### PROVIDED PASSAGE
+++++

With Rich Models, state and behavior are bundled together within the entities, which seems to align well with traditional object-oriented design. However, as the system grows, I start to wonder: do these entities end up taking on too much responsibility? How do you handle behavior that needs to be shared across multiple entities? It feels like this could lead to complex inheritance hierarchies or even code duplication in order to keep things cohesive. I’m also concerned that this approach could introduce a lot of boilerplate as abstractions increase.

On the other hand, Anemic Models separate the entities’ state from the business logic, with the logic centralized in specific services. While this approach may seem more "procedural" since the logic isn’t inside the entities, I’ve seen definitions of object-oriented design that emphasize encapsulating both state and behavior together, but I’ve also seen arguments that this isn't always a hard rule. I’m left wondering if this separation could actually help with composing services and reusing logic across different parts of the system.

Additionally, it seems like the Anemic Model + Services approach could make testing easier because the responsibilities are more clearly separated. It also seems to favor composing services and handling batch operations, where the business logic doesn’t need to be scattered across multiple entities.

I’ve also heard the argument that if the service is well-defined and only handles business rules, the model isn’t really "anemic." In that case, the model would be the combination of the entity class and the service class, forming a complete unit of state and behavior. This leaves me even more unsure about the distinction between the two.

+++++

### INFORMATION SUPPLIED

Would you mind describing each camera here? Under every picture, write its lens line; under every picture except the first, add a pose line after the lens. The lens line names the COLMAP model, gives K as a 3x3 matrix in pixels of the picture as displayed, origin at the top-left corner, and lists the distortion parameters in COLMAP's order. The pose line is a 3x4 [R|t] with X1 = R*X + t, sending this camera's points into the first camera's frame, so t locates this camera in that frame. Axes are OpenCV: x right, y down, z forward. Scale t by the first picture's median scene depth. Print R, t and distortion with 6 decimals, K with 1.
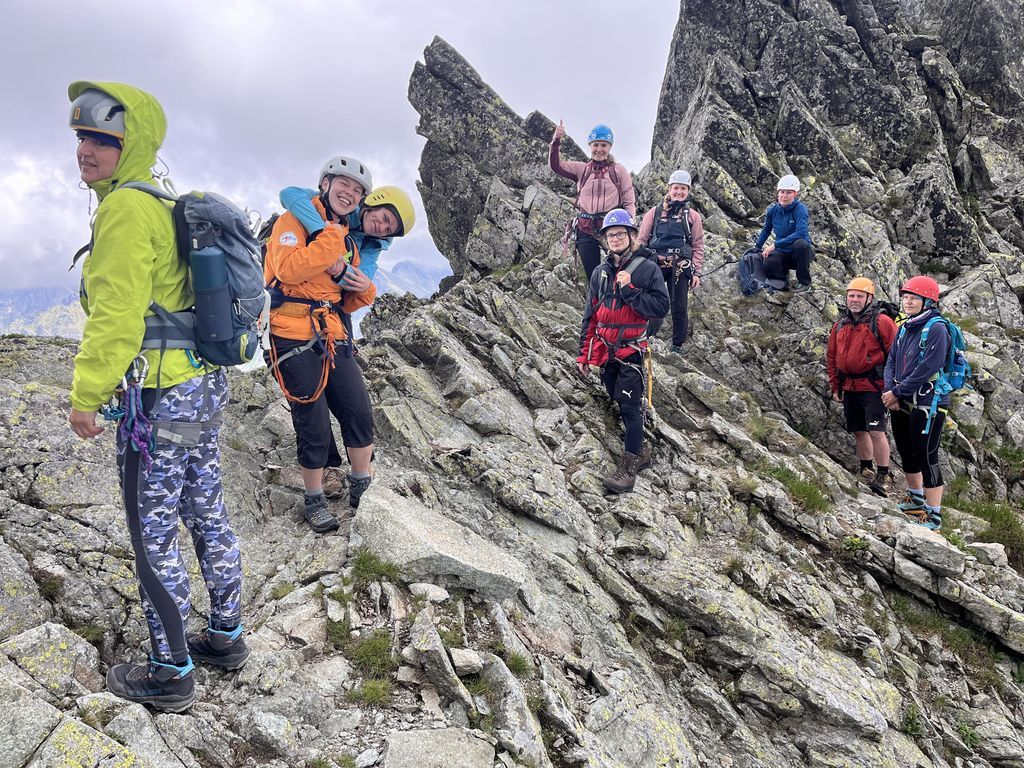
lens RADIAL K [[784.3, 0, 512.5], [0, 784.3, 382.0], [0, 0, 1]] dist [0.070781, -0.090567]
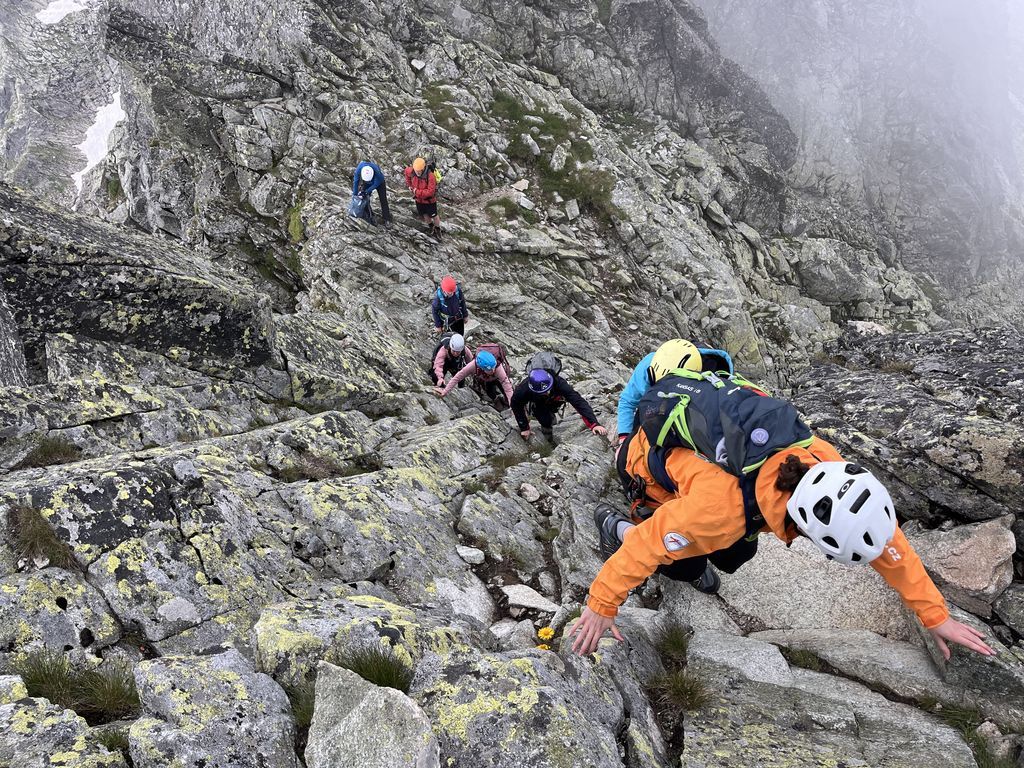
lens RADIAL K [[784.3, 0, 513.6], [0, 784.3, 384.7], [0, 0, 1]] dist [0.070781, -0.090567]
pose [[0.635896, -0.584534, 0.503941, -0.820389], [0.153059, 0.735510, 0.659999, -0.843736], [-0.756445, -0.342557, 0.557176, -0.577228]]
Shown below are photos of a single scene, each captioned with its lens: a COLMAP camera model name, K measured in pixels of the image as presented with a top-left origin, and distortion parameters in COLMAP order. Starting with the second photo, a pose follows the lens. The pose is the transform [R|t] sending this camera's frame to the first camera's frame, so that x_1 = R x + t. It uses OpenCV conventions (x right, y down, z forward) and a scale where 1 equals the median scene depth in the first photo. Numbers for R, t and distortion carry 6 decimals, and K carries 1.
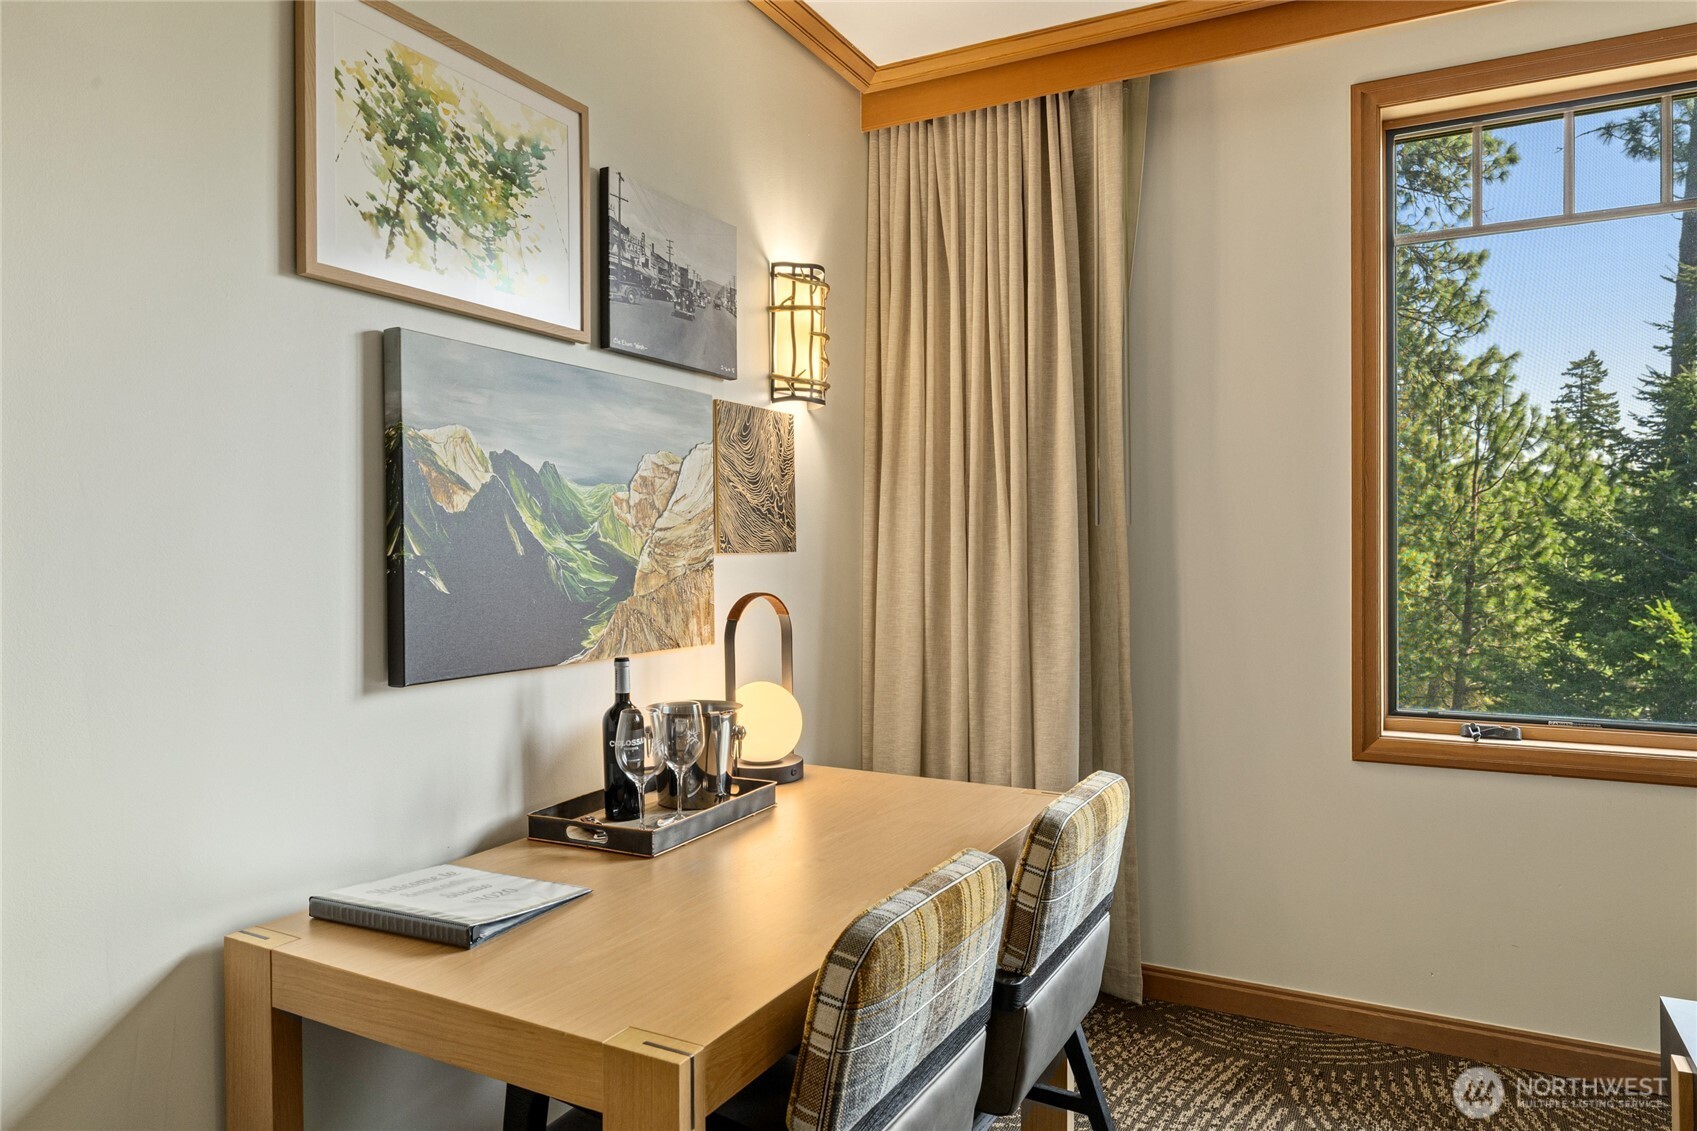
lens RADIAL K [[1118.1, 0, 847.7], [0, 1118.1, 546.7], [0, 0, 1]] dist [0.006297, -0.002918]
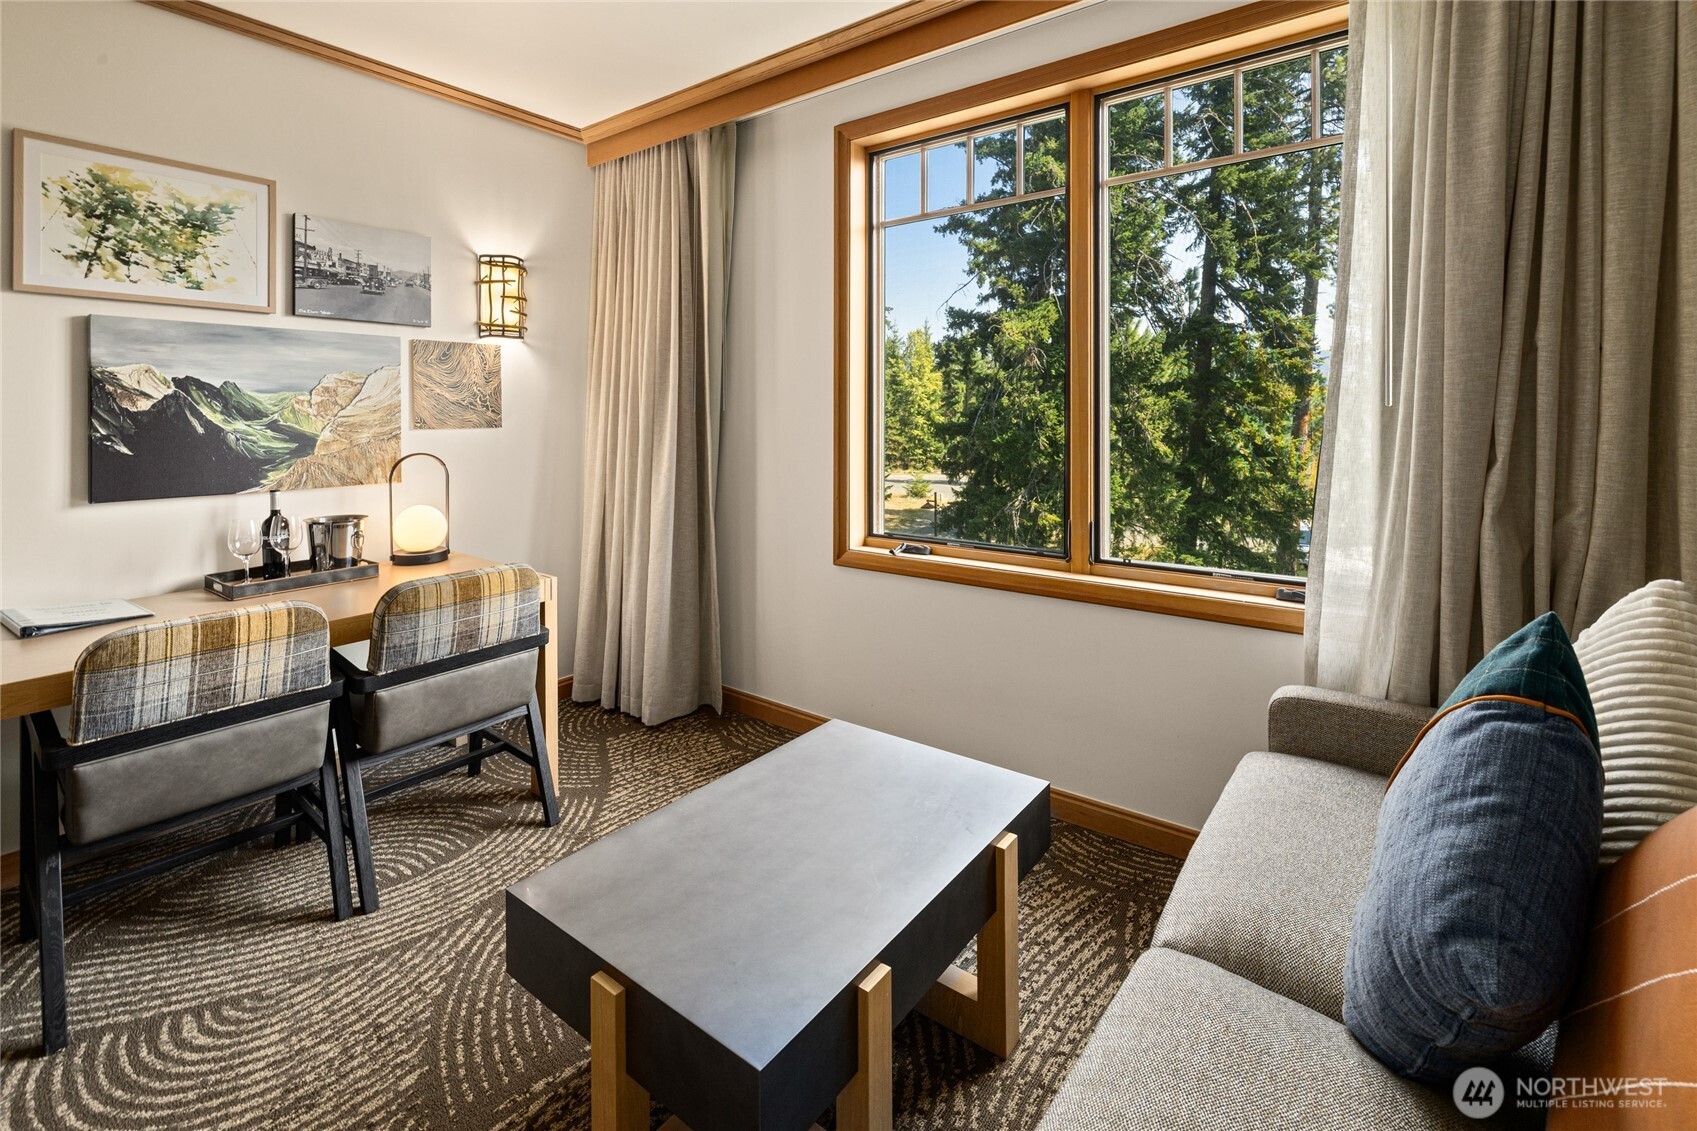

+++++

### THE TASK
Write out the passage on rich and anemic models word for word, from "Additionally, it seems" up to and including "between the two.". The entries come from a separate source and are unrelated to the text.

### RESPONSE AREA
Additionally, it seems like the Anemic Model + Services approach could make testing easier because the responsibilities are more clearly separated. It also seems to favor composing services and handling batch operations, where the business logic doesn’t need to be scattered across multiple entities.

I’ve also heard the argument that if the service is well-defined and only handles business rules, the model isn’t really "anemic." In that case, the model would be the combination of the entity class and the service class, forming a complete unit of state and behavior. This leaves me even more unsure about the distinction between the two.